### Directions for this task
Find each line in the items below that contains the string "استازو", matching case exactly, and copy those lines out.

[Extracted records]
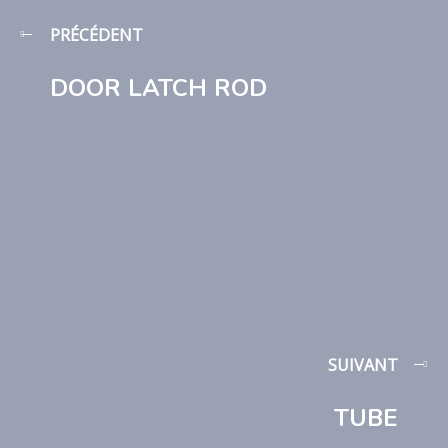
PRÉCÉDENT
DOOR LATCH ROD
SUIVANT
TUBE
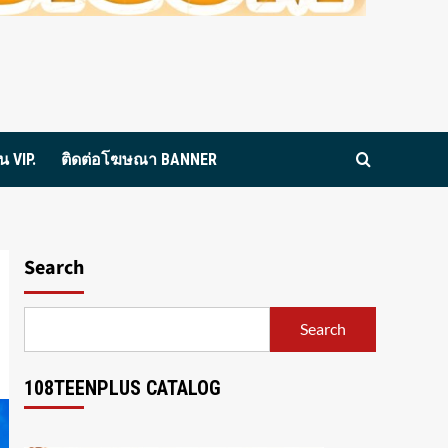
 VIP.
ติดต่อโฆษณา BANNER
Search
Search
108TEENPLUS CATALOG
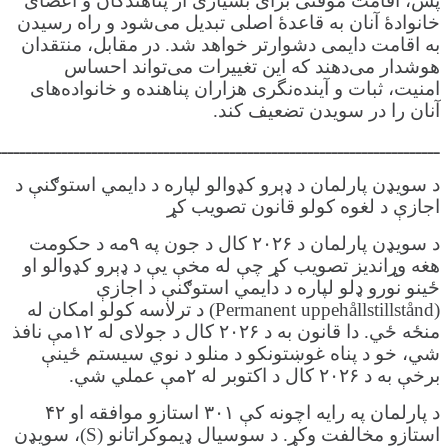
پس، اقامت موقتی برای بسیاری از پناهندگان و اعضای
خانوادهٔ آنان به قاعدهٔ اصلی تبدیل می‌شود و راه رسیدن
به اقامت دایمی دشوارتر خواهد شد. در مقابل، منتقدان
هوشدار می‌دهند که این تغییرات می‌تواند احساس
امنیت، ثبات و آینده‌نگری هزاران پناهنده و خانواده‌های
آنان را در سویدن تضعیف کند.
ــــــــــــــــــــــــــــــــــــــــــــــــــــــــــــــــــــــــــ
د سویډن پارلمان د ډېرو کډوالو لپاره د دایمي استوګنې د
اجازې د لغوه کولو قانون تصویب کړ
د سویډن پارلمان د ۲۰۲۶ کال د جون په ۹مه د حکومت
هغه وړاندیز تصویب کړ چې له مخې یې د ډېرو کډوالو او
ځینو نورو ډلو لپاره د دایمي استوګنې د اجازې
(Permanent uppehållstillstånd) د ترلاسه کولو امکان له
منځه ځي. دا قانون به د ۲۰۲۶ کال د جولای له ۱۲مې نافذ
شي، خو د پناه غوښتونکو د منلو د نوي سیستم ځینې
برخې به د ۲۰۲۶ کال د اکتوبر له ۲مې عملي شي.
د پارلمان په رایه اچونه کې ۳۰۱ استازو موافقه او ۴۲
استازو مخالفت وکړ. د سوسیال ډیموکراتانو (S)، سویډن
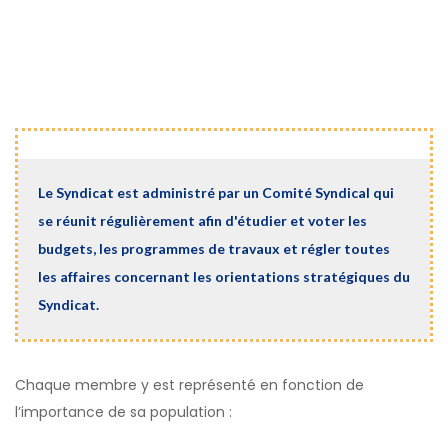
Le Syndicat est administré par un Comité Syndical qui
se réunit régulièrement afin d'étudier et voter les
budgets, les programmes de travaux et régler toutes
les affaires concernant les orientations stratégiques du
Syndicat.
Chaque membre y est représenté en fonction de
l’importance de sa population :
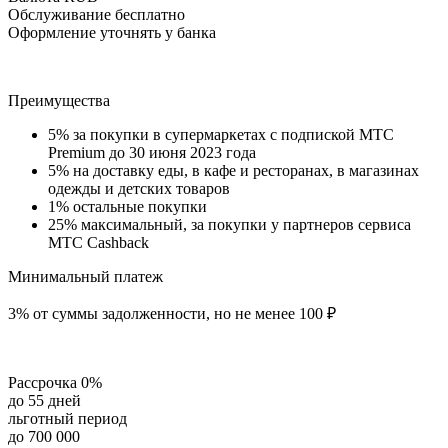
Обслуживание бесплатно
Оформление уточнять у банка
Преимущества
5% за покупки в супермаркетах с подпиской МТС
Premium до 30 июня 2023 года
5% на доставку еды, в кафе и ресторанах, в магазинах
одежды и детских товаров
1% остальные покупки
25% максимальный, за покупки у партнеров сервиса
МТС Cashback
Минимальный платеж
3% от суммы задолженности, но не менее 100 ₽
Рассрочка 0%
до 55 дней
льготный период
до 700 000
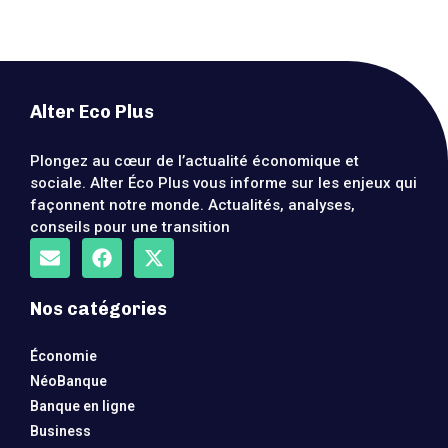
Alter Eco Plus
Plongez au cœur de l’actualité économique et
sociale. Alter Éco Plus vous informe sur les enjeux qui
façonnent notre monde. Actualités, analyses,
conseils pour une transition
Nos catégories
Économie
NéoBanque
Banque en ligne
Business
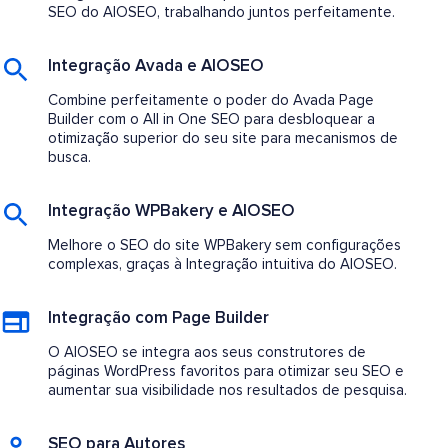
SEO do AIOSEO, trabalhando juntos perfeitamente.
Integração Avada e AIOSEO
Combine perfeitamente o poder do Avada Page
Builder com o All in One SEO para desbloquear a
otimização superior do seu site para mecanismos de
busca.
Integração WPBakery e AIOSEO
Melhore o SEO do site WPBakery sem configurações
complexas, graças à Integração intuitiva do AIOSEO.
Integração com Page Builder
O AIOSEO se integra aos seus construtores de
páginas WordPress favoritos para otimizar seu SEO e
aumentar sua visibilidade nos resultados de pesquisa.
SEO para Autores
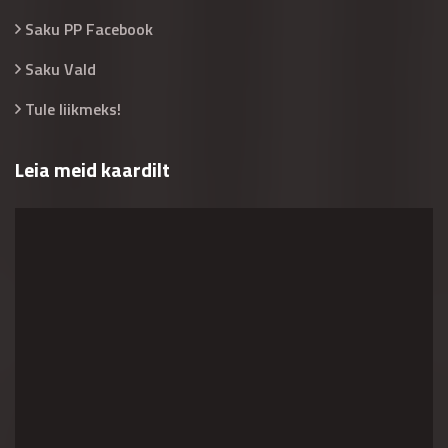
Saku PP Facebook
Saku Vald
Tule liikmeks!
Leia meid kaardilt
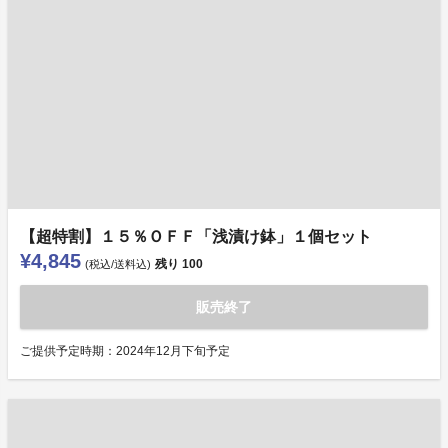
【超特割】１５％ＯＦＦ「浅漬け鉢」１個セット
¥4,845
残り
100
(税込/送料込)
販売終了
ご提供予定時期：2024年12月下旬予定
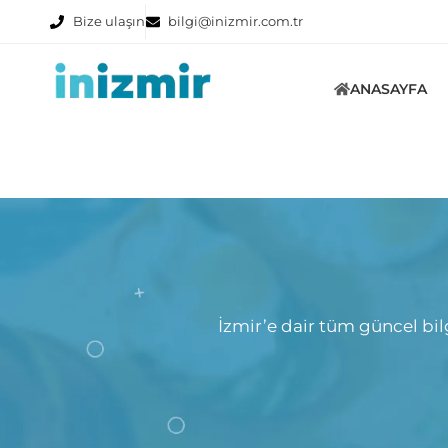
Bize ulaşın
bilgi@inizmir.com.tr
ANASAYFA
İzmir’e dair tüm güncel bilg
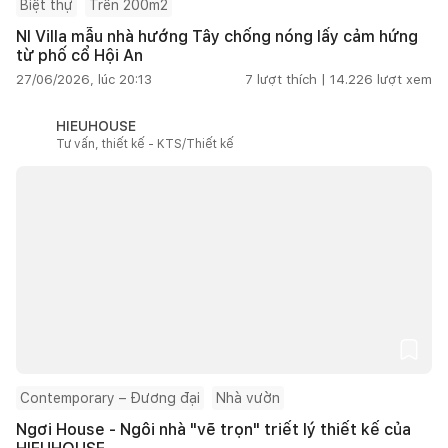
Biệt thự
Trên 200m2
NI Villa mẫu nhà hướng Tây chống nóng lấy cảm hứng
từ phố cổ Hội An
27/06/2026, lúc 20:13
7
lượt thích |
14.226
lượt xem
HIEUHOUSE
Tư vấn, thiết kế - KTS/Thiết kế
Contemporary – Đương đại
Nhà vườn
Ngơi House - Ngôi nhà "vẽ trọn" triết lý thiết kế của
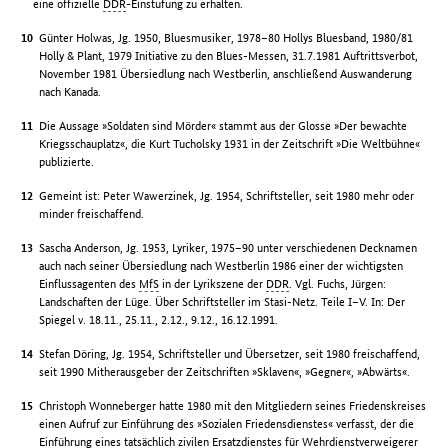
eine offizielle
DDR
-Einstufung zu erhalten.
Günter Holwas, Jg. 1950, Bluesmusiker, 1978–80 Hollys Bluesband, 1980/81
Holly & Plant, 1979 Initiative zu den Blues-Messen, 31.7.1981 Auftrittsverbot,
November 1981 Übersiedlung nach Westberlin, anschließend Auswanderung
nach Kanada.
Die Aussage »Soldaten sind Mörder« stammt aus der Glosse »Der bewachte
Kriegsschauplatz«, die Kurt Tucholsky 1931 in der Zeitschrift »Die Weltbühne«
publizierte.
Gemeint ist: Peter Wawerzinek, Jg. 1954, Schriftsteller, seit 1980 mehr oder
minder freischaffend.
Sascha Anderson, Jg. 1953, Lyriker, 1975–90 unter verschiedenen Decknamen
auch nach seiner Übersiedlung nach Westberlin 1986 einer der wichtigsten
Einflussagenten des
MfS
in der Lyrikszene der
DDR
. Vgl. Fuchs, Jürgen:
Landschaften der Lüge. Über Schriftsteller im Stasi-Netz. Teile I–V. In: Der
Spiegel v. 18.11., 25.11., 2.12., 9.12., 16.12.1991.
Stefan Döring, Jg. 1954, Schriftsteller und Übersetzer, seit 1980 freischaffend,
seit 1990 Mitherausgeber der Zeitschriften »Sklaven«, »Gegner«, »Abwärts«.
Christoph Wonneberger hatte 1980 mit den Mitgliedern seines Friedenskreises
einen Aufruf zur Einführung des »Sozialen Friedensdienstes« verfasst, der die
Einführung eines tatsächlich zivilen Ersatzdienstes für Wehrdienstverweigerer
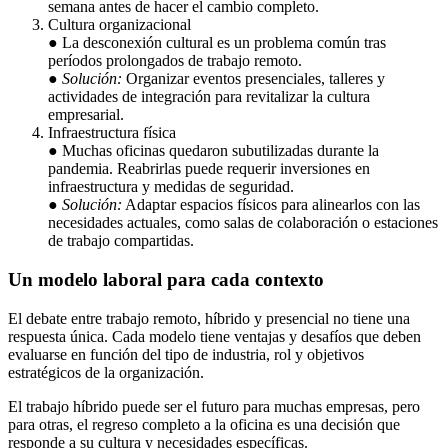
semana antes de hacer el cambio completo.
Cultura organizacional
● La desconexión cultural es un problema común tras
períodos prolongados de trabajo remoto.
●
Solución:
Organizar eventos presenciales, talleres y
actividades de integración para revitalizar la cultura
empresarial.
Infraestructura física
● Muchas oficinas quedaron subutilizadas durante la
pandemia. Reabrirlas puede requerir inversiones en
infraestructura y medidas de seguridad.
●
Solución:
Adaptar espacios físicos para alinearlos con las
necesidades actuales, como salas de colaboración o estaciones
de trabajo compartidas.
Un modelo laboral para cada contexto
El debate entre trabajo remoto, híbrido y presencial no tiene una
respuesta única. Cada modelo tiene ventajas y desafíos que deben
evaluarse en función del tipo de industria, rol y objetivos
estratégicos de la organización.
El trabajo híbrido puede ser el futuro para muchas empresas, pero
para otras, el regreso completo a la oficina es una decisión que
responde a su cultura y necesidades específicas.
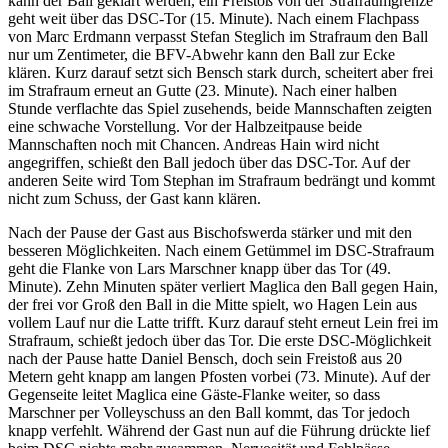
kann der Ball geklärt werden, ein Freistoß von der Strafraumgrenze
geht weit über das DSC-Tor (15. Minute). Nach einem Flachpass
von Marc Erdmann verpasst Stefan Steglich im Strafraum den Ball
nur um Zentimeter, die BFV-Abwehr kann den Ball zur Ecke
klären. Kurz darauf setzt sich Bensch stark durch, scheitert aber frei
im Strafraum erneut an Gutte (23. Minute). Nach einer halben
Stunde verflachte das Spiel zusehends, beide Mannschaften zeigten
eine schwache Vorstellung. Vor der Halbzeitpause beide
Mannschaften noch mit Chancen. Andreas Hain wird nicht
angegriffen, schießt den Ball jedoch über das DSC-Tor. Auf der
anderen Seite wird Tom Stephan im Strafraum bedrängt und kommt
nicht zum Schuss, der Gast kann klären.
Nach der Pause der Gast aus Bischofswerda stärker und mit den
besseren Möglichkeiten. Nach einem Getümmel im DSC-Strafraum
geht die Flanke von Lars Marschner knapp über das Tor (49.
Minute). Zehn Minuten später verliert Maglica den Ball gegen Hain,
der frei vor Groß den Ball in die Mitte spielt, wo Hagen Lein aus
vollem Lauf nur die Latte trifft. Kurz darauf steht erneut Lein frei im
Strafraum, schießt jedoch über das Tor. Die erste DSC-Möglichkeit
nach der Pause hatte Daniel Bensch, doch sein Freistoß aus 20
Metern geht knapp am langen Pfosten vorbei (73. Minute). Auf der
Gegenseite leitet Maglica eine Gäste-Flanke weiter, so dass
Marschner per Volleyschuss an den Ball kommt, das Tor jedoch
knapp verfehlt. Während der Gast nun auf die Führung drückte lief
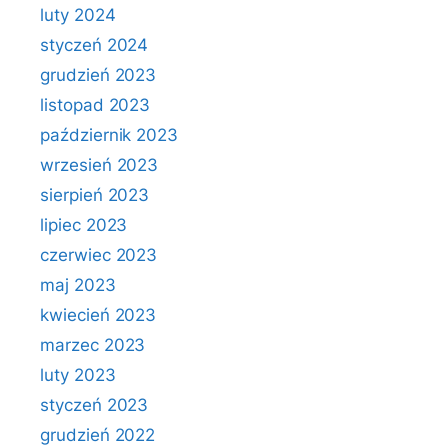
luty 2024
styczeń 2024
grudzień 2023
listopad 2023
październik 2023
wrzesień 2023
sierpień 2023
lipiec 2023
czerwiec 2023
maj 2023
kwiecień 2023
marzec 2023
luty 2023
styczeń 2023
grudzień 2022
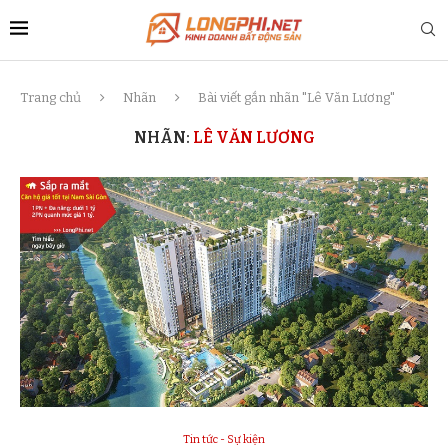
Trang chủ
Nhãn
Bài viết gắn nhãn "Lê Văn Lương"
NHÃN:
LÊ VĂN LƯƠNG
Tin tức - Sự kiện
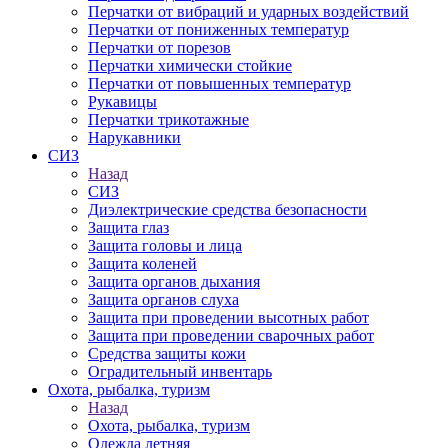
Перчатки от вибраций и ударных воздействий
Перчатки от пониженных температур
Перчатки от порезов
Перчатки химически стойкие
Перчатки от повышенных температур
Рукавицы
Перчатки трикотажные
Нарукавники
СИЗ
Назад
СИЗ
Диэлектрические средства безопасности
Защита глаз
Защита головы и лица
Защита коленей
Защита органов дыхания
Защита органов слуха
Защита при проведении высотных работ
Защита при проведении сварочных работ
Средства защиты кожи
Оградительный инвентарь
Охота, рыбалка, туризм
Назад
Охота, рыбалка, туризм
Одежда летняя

### Answer area
د پارلمان په رایه اچونه کې ۳۰۱ استازو موافقه او ۴۲
استازو مخالفت وکړ. د سوسیال ډیموکراتانو (S)، سویډن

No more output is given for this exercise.